Start of Records to process

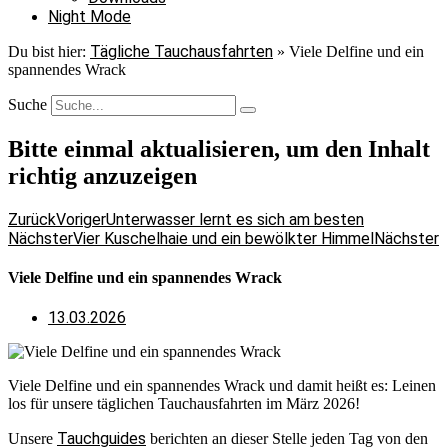
Night Mode
Tägliche Tauchausfahrten
Du bist hier:
»
Viele Delfine und ein
spannendes Wrack
Suche
Bitte einmal aktualisieren, um den Inhalt
richtig anzuzeigen
Zurück
Voriger
Unterwasser lernt es sich am besten
Nächster
Vier Kuschelhaie und ein bewölkter Himmel
Nächster
Viele Delfine und ein spannendes Wrack
13.03.2026
Viele Delfine und ein spannendes Wrack und damit heißt es: Leinen
los für unsere täglichen Tauchausfahrten im März 2026!
Tauchguides
Unsere
berichten an dieser Stelle jeden Tag von den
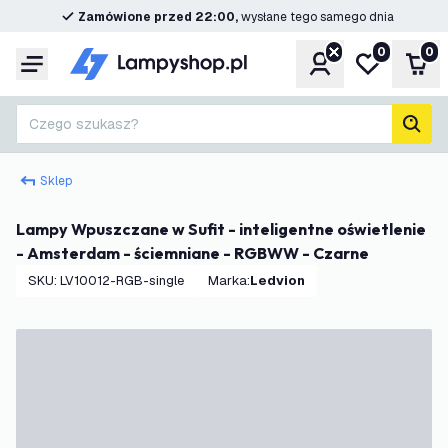
Zamówione przed 22:00,
wysłane tego samego dnia
0
0
Konto
Moja lista ż
Kos
Menu
Czego szukasz?
Szuk
Sklep
Lampy Wpuszczane w Sufit - inteligentne oświetlenie
- Amsterdam - ściemniane - RGBWW - Czarne
SKU
:
LV10012-RGB-single
Marka
:
Ledvion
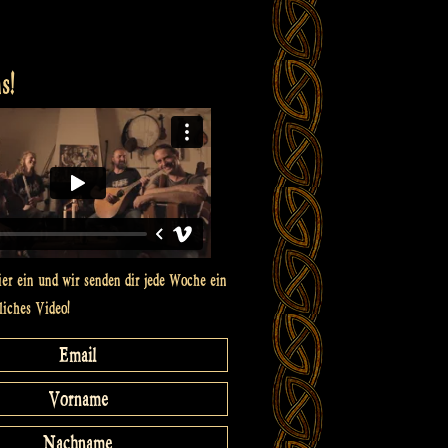
s!
ier ein und wir senden dir jede Woche ein
liches Video!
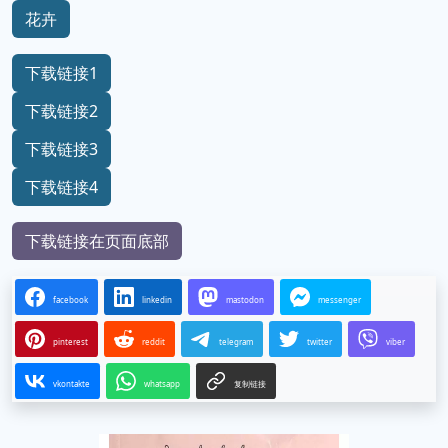
花卉
下载链接1
下载链接2
下载链接3
下载链接4
下载链接在页面底部
facebook
linkedin
mastodon
messenger
pinterest
reddit
telegram
twitter
viber
vkontakte
whatsapp
复制链接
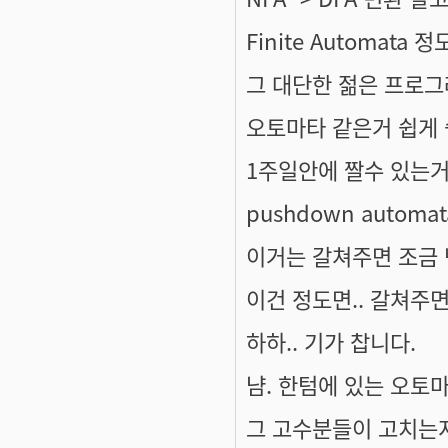
Finite Automat
그 대단한 젊은 프로그
오토마타 같은거 쉽게 
1주일안에 짤수 있는거
pushdown autom
이거는 갈쳐주면 조금 
이건 정도면.. 갈쳐주면.
하하.. 기가 찹니다.
냠. 한텀에 있는 오토마
그 고수분들이 고치는지 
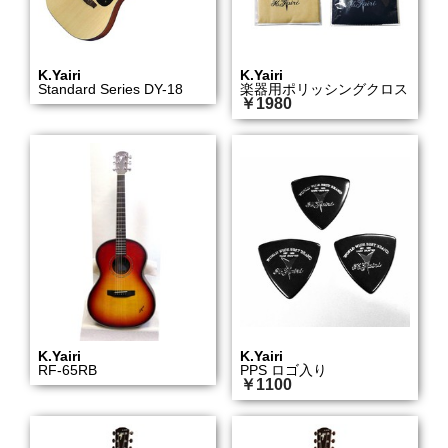
K.Yairi
K.Yairi
Standard Series DY-18
楽器用ポリッシングクロス
￥1980
K.Yairi
K.Yairi
RF-65RB
PPS ロゴ入り
￥1100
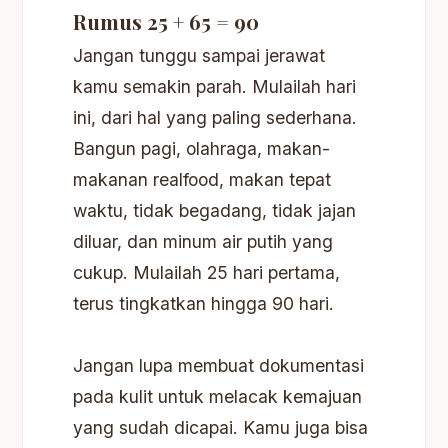
Rumus 25 + 65 = 90
Jangan tunggu sampai jerawat
kamu semakin parah. Mulailah hari
ini, dari hal yang paling sederhana.
Bangun pagi, olahraga, makan-
makanan realfood, makan tepat
waktu, tidak begadang, tidak jajan
diluar, dan minum air putih yang
cukup. Mulailah 25 hari pertama,
terus tingkatkan hingga 90 hari.
Jangan lupa membuat dokumentasi
pada kulit untuk melacak kemajuan
yang sudah dicapai. Kamu juga bisa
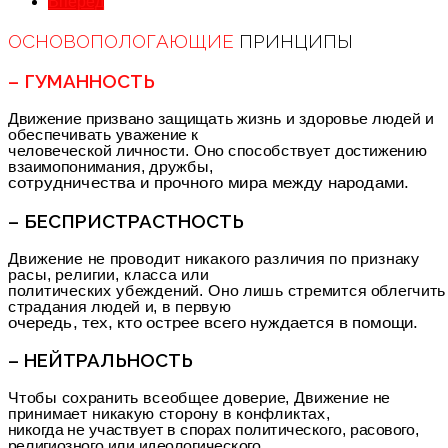
Вперед
ОСНОВОПОЛОГАЮЩИЕ
ПРИНЦИПЫ
– ГУМАННОСТЬ
Движение призвано защищать жизнь и здоровье людей и
обеспечивать уважение к
человеческой личности. Оно способствует достижению
взаимопонимания, дружбы,
сотрудничества и прочного мира между народами.
– БЕСПРИСТРАСТНОСТЬ
Движение не проводит никакого различия по признаку
расы, религии, класса или
политических убеждений. Оно лишь стремится облегчить
страдания людей и, в первую
очередь, тех, кто острее всего нуждается в помощи.
– НЕЙТРАЛЬНОСТЬ
Чтобы сохранить всеобщее доверие, Движение не
принимает никакую сторону в конфликтах,
никогда не участвует в спорах политического, расового,
религиозного или идеологического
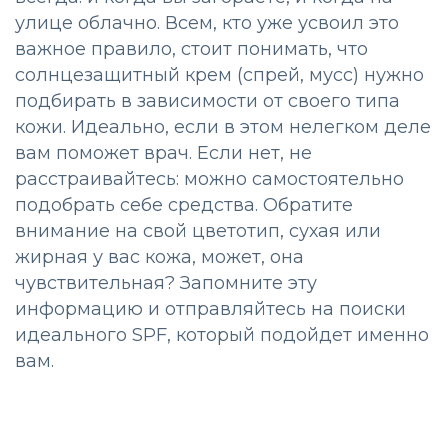
улице облачно. Всем, кто уже усвоил это
важное правило, стоит понимать, что
солнцезащитный крем (спрей, мусс) нужно
подбирать в зависимости от своего типа
кожи. Идеально, если в этом нелегком деле
вам поможет врач. Если нет, не
расстраивайтесь: можно самостоятельно
подобрать себе средства. Обратите
внимание на свой цветотип, сухая или
жирная у вас кожа, может, она
чувствительная? Запомните эту
информацию и отправляйтесь на поиски
идеального SPF, который подойдет именно
вам.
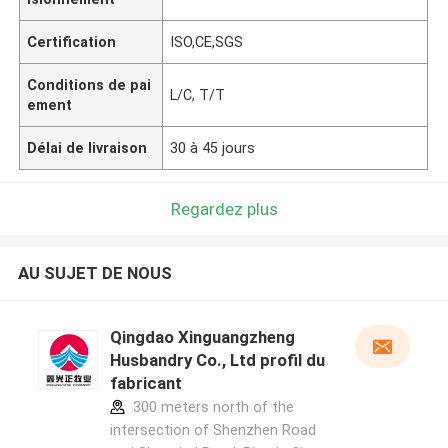
Certification
ISO,CE,SGS
Conditions de pai
L/C, T/T
ement
Délai de livraison
30 à 45 jours
Regardez plus
AU SUJET DE NOUS
Qingdao Xinguangzheng
Husbandry Co., Ltd profil du
fabricant
300 meters north of the
intersection of Shenzhen Road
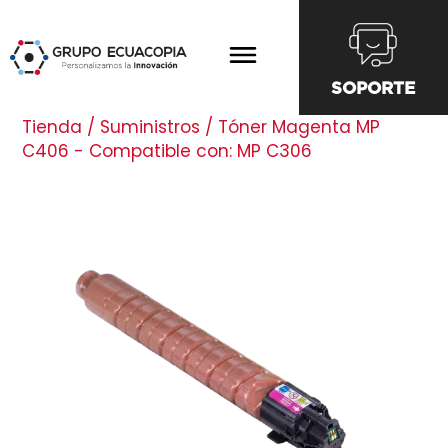
SOPORTE
Tienda / Suministros / Tóner Magenta MP
C406 - Compatible con: MP C306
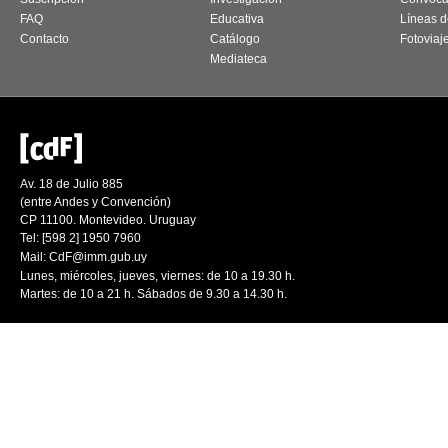
FAQ
Educativa
Líneas d
Contacto
Catálogo
Fotoviaj
Mediateca
Av. 18 de Julio 885
(entre Andes y Convención)
CP 11100. Montevideo. Uruguay
Tel: [598 2] 1950 7960
Mail:
CdF@imm.gub.uy
Lunes, miércoles, jueves, viernes: de 10 a 19.30 h.
Martes: de 10 a 21 h. Sábados de 9.30 a 14.30 h.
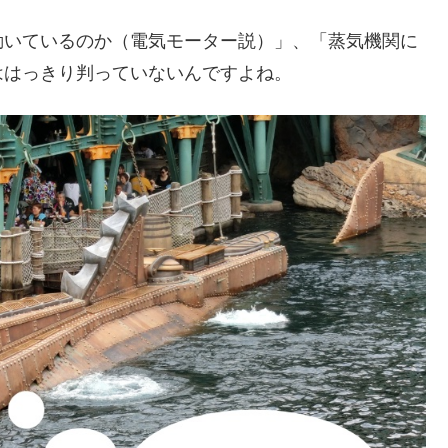
動いているのか（電気モーター説）」、「蒸気機関に
ははっきり判っていないんですよね。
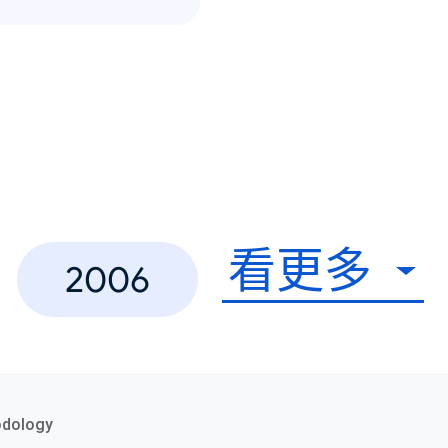
看更多
2006
odology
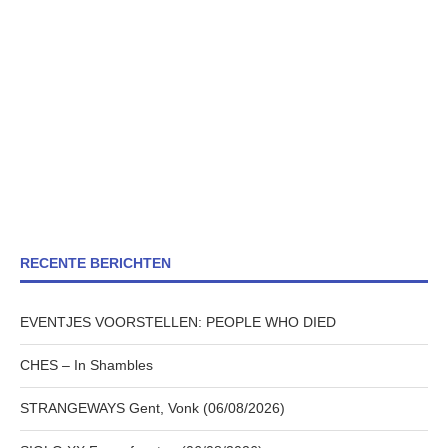
RECENTE BERICHTEN
EVENTJES VOORSTELLEN: PEOPLE WHO DIED
CHES – In Shambles
STRANGEWAYS Gent, Vonk (06/08/2026)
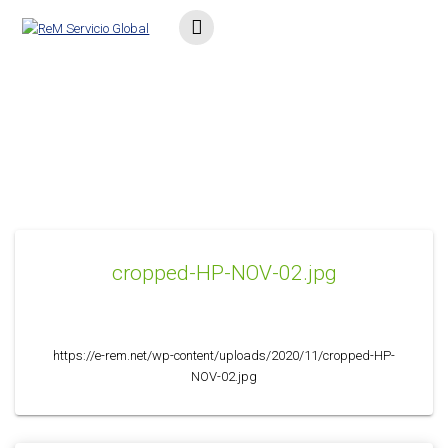
Saltar
al
contenido
cropped-HP-NOV-02.jpg
cropped-HP-NOV-02.jpg
https://e-rem.net/wp-content/uploads/2020/11/cropped-HP-
NOV-02.jpg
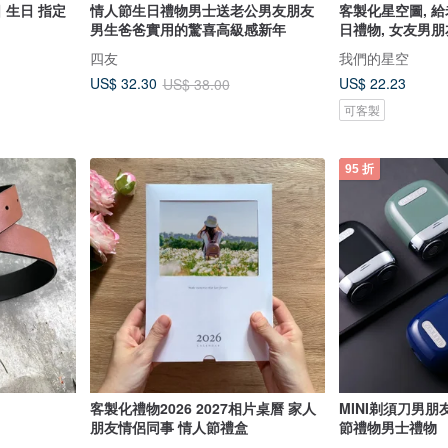
 生日 指定
情人節生日禮物男士送老公男友朋友
客製化星空圖, 
男生爸爸實用的驚喜高級感新年
日禮物, 女友男
四友
我們的星空
US$ 22.23
US$ 32.30
US$ 38.00
可客製
95 折
客製化禮物2026 2027相片桌曆 家人
MINI剃須刀男
朋友情侶同事 情人節禮盒
節禮物男士禮物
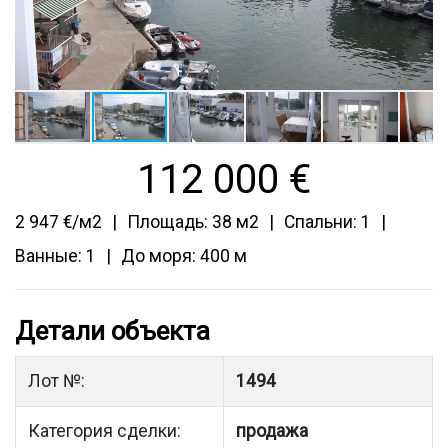
112 000
€
2 947 €/м2
Площадь: 38 м2
Спальни: 1
Ванные: 1
До моря: 400 м
Детали объекта
Лот №:
1494
Категория сделки:
продажа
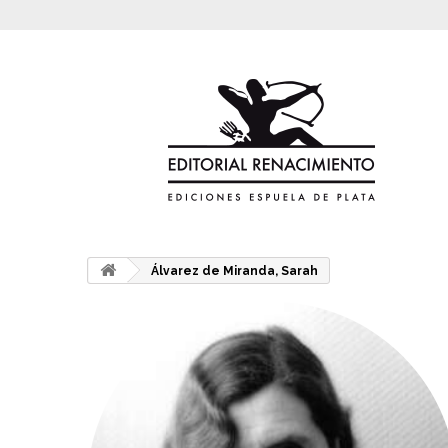
Álvarez de Miranda, Sarah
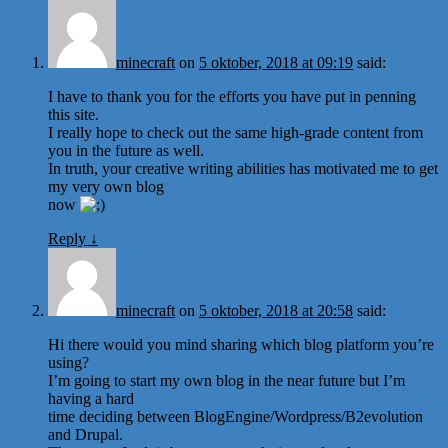
minecraft
on
5 oktober, 2018 at 09:19
said:
I have to thank you for the efforts you have put in penning
this site.
I really hope to check out the same high-grade content from
you in the future as well.
In truth, your creative writing abilities has motivated me to get
my very own blog
now
Reply
↓
minecraft
on
5 oktober, 2018 at 20:58
said:
Hi there would you mind sharing which blog platform you’re
using?
I’m going to start my own blog in the near future but I’m
having a hard
time deciding between BlogEngine/Wordpress/B2evolution
and Drupal.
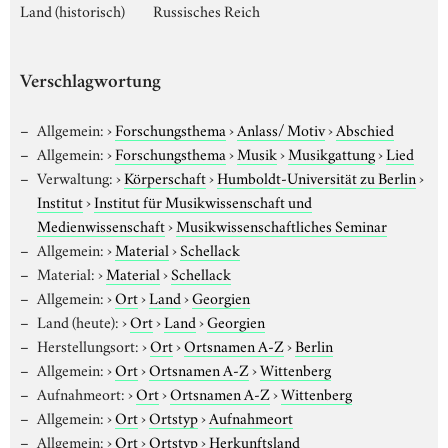
Land (historisch)
Russisches Reich
Verschlagwortung
Allgemein:
›
Forschungsthema
›
Anlass/ Motiv
›
Abschied
Allgemein:
›
Forschungsthema
›
Musik
›
Musikgattung
›
Lied
Verwaltung:
›
Körperschaft
›
Humboldt-Universität zu Berlin
›
Institut
›
Institut für Musikwissenschaft und
Medienwissenschaft
›
Musikwissenschaftliches Seminar
Allgemein:
›
Material
›
Schellack
Material:
›
Material
›
Schellack
Allgemein:
›
Ort
›
Land
›
Georgien
Land (heute):
›
Ort
›
Land
›
Georgien
Herstellungsort:
›
Ort
›
Ortsnamen A-Z
›
Berlin
Allgemein:
›
Ort
›
Ortsnamen A-Z
›
Wittenberg
Aufnahmeort:
›
Ort
›
Ortsnamen A-Z
›
Wittenberg
Allgemein:
›
Ort
›
Ortstyp
›
Aufnahmeort
Allgemein:
›
Ort
›
Ortstyp
›
Herkunftsland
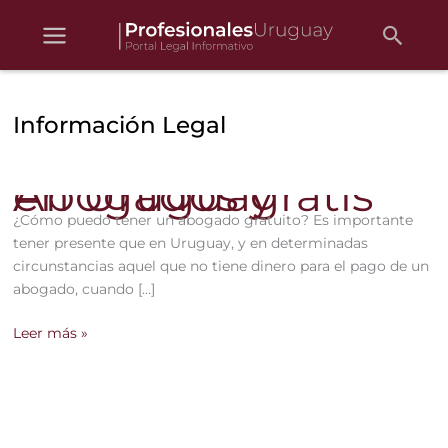
Ir
Busc
al
contenido
Información Legal
Abogados gratis en Uruguay
¿Cómo puedo tener un abogado gratuito? Es importante
tener presente que en Uruguay, y en determinadas
circunstancias aquel que no tiene dinero para el pago de un
abogado, cuando […]
Abogados
Leer más »
gratis
en
Uruguay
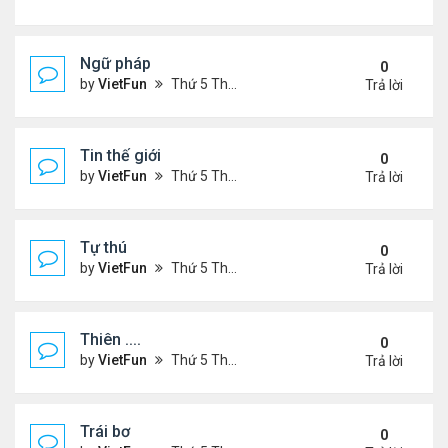
Ngữ pháp
0
by
VietFun
Thứ 5 Tháng 7 14, 2022 4:36 pm
Trả lời
Tin thế giới
0
by
VietFun
Thứ 5 Tháng 7 14, 2022 4:34 pm
Trả lời
Tự thú
0
by
VietFun
Thứ 5 Tháng 7 14, 2022 4:33 pm
Trả lời
Thiên ....
0
by
VietFun
Thứ 5 Tháng 7 14, 2022 4:30 pm
Trả lời
Trái bơ
0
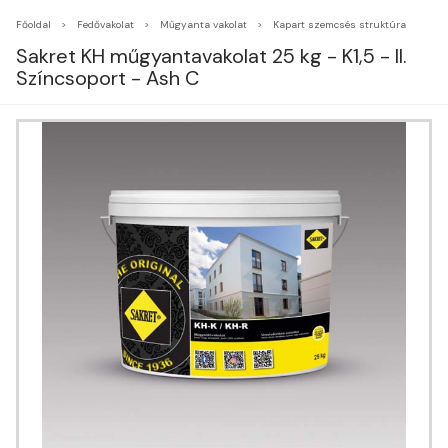
Főoldal
Fedővakolat
Műgyanta vakolat
Kapart szemcsés struktúra
Sakret KH műgyantavakolat 25 kg - K1,5 - II.
Színcsoport - Ash C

End of Records to process

> _Task directions_
Transcribe every entry word for word, excluding images.

> _Answer area_
Night Mode
Tägliche Tauchausfahrten
Du bist hier:
»
Viele Delfine und ein
spannendes Wrack
Suche
Bitte einmal aktualisieren, um den Inhalt
richtig anzuzeigen
Zurück
Voriger
Unterwasser lernt es sich am besten
Nächster
Vier Kuschelhaie und ein bewölkter Himmel
Nächster
Viele Delfine und ein spannendes Wrack
13.03.2026
Viele Delfine und ein spannendes Wrack und damit heißt es: Leinen
los für unsere täglichen Tauchausfahrten im März 2026!
Tauchguides
Unsere
berichten an dieser Stelle jeden Tag von den
Zamówione przed 22:00,
wysłane tego samego dnia
0
0
Konto
Moja lista ż
Kos
Menu
Czego szukasz?
Szuk
Sklep
Lampy Wpuszczane w Sufit - inteligentne oświetlenie
- Amsterdam - ściemniane - RGBWW - Czarne
SKU
:
LV10012-RGB-single
Marka
:
Ledvion
s!
ier ein und wir senden dir jede Woche ein
liches Video!
花卉
下载链接1
下载链接2
下载链接3
下载链接4
下载链接在页面底部
facebook
linkedin
mastodon
messenger
pinterest
reddit
telegram
twitter
viber
vkontakte
whatsapp
复制链接
Finite Automat
그 대단한 젊은 프로그
오토마타 같은거 쉽게 
1주일안에 짤수 있는거
pushdown autom
이거는 갈쳐주면 조금 
이건 정도면.. 갈쳐주면.
하하.. 기가 찹니다.
냠. 한텀에 있는 오토마
그 고수분들이 고치는지 
K.Yairi
K.Yairi
Standard Series DY-18
楽器用ポリッシングクロス
￥1980
K.Yairi
K.Yairi
RF-65RB
PPS ロゴ入り
￥1100
Rumus 25 + 65 = 90
Jangan tunggu sampai jerawat
kamu semakin parah. Mulailah hari
ini, dari hal yang paling sederhana.
Bangun pagi, olahraga, makan-
makanan realfood, makan tepat
waktu, tidak begadang, tidak jajan
diluar, dan minum air putih yang
cukup. Mulailah 25 hari pertama,
terus tingkatkan hingga 90 hari.
Jangan lupa membuat dokumentasi
pada kulit untuk melacak kemajuan
yang sudah dicapai. Kamu juga bisa
Вперед
ОСНОВОПОЛОГАЮЩИЕ
ПРИНЦИПЫ
– ГУМАННОСТЬ
Движение призвано защищать жизнь и здоровье людей и
обеспечивать уважение к
человеческой личности. Оно способствует достижению
взаимопонимания, дружбы,
сотрудничества и прочного мира между народами.
– БЕСПРИСТРАСТНОСТЬ
Движение не проводит никакого различия по признаку
расы, религии, класса или
политических убеждений. Оно лишь стремится облегчить
страдания людей и, в первую
очередь, тех, кто острее всего нуждается в помощи.
– НЕЙТРАЛЬНОСТЬ
Чтобы сохранить всеобщее доверие, Движение не
принимает никакую сторону в конфликтах,
никогда не участвует в спорах политического, расового,
религиозного или идеологического
улице облачно. Всем, кто уже усвоил это
важное правило, стоит понимать, что
солнцезащитный крем (спрей, мусс) нужно
подбирать в зависимости от своего типа
кожи. Идеально, если в этом нелегком деле
вам поможет врач. Если нет, не
расстраивайтесь: можно самостоятельно
подобрать себе средства. Обратите
внимание на свой цветотип, сухая или
жирная у вас кожа, может, она
чувствительная? Запомните эту
информацию и отправляйтесь на поиски
идеального SPF, который подойдет именно
вам.
Certification
ISO,CE,SGS
Conditions de pai
L/C, T/T
ement
Délai de livraison
30 à 45 jours
Regardez plus
AU SUJET DE NOUS
Qingdao Xinguangzheng
Husbandry Co., Ltd profil du
fabricant
300 meters north of the
intersection of Shenzhen Road
SOPORTE
Tienda / Suministros / Tóner Magenta MP
C406 - Compatible con: MP C306
FAQ
Educativa
Líneas d
Contacto
Catálogo
Fotoviaj
Mediateca
Av. 18 de Julio 885
(entre Andes y Convención)
CP 11100. Montevideo. Uruguay
Tel: [598 2] 1950 7960
Mail:
CdF@imm.gub.uy
Lunes, miércoles, jueves, viernes: de 10 a 19.30 h.
Martes: de 10 a 21 h. Sábados de 9.30 a 14.30 h.
動いているのか（電気モーター説）」、「蒸気機関に
ははっきり判っていないんですよね。
看更多
2006
odology
RECENTE BERICHTEN
EVENTJES VOORSTELLEN: PEOPLE WHO DIED
CHES – In Shambles
STRANGEWAYS Gent, Vonk (06/08/2026)
Saltar
al
contenido
cropped-HP-NOV-02.jpg
cropped-HP-NOV-02.jpg
https://e-rem.net/wp-content/uploads/2020/11/cropped-HP-
NOV-02.jpg
 生日 指定
情人節生日禮物男士送老公男友朋友
客製化星空圖, 
男生爸爸實用的驚喜高級感新年
日禮物, 女友男
四友
我們的星空
US$ 22.23
US$ 32.30
US$ 38.00
可客製
95 折
客製化禮物2026 2027相片桌曆 家人
MINI剃須刀男
朋友情侶同事 情人節禮盒
節禮物男士禮物
112 000
€
2 947 €/м2
Площадь: 38 м2
Спальни: 1
Ванные: 1
До моря: 400 м
Детали объекта
Лот №:
1494
Категория сделки:
продажа
Álvarez de Miranda, Sarah
minecraft
on
5 oktober, 2018 at 09:19
said:
I have to thank you for the efforts you have put in penning
this site.
I really hope to check out the same high-grade content from
you in the future as well.
In truth, your creative writing abilities has motivated me to get
my very own blog
now
Reply
↓
minecraft
on
5 oktober, 2018 at 20:58
said:
Hi there would you mind sharing which blog platform you’re
using?
I’m going to start my own blog in the near future but I’m
having a hard
time deciding between BlogEngine/Wordpress/B2evolution
and Drupal.
Land (historisch)
Russisches Reich
Verschlagwortung
Allgemein:
›
Forschungsthema
›
Anlass/ Motiv
›
Abschied
Allgemein:
›
Forschungsthema
›
Musik
›
Musikgattung
›
Lied
Verwaltung:
›
Körperschaft
›
Humboldt-Universität zu Berlin
›
Institut
›
Institut für Musikwissenschaft und
Medienwissenschaft
›
Musikwissenschaftliches Seminar
Allgemein:
›
Material
›
Schellack
Material:
›
Material
›
Schellack
Allgemein:
›
Ort
›
Land
›
Georgien
Land (heute):
›
Ort
›
Land
›
Georgien
Herstellungsort:
›
Ort
›
Ortsnamen A-Z
›
Berlin
Allgemein:
›
Ort
›
Ortsnamen A-Z
›
Wittenberg
Aufnahmeort:
›
Ort
›
Ortsnamen A-Z
›
Wittenberg
Allgemein:
›
Ort
›
Ortstyp
›
Aufnahmeort
Allgemein:
›
Ort
›
Ortstyp
›
Herkunftsland
Ir
Busc
al
contenido
Información Legal
Abogados gratis en Uruguay
¿Cómo puedo tener un abogado gratuito? Es importante
tener presente que en Uruguay, y en determinadas
circunstancias aquel que no tiene dinero para el pago de un
abogado, cuando […]
Abogados
Leer más »
gratis
en
Uruguay
Ngữ pháp
0
by
VietFun
Thứ 5 Tháng 7 14, 2022 4:36 pm
Trả lời
Tin thế giới
0
by
VietFun
Thứ 5 Tháng 7 14, 2022 4:34 pm
Trả lời
Tự thú
0
by
VietFun
Thứ 5 Tháng 7 14, 2022 4:33 pm
Trả lời
Thiên ....
0
by
VietFun
Thứ 5 Tháng 7 14, 2022 4:30 pm
Trả lời
Trái bơ
0
Főoldal
Fedővakolat
Műgyanta vakolat
Kapart szemcsés struktúra
Sakret KH műgyantavakolat 25 kg - K1,5 - II.
Színcsoport - Ash C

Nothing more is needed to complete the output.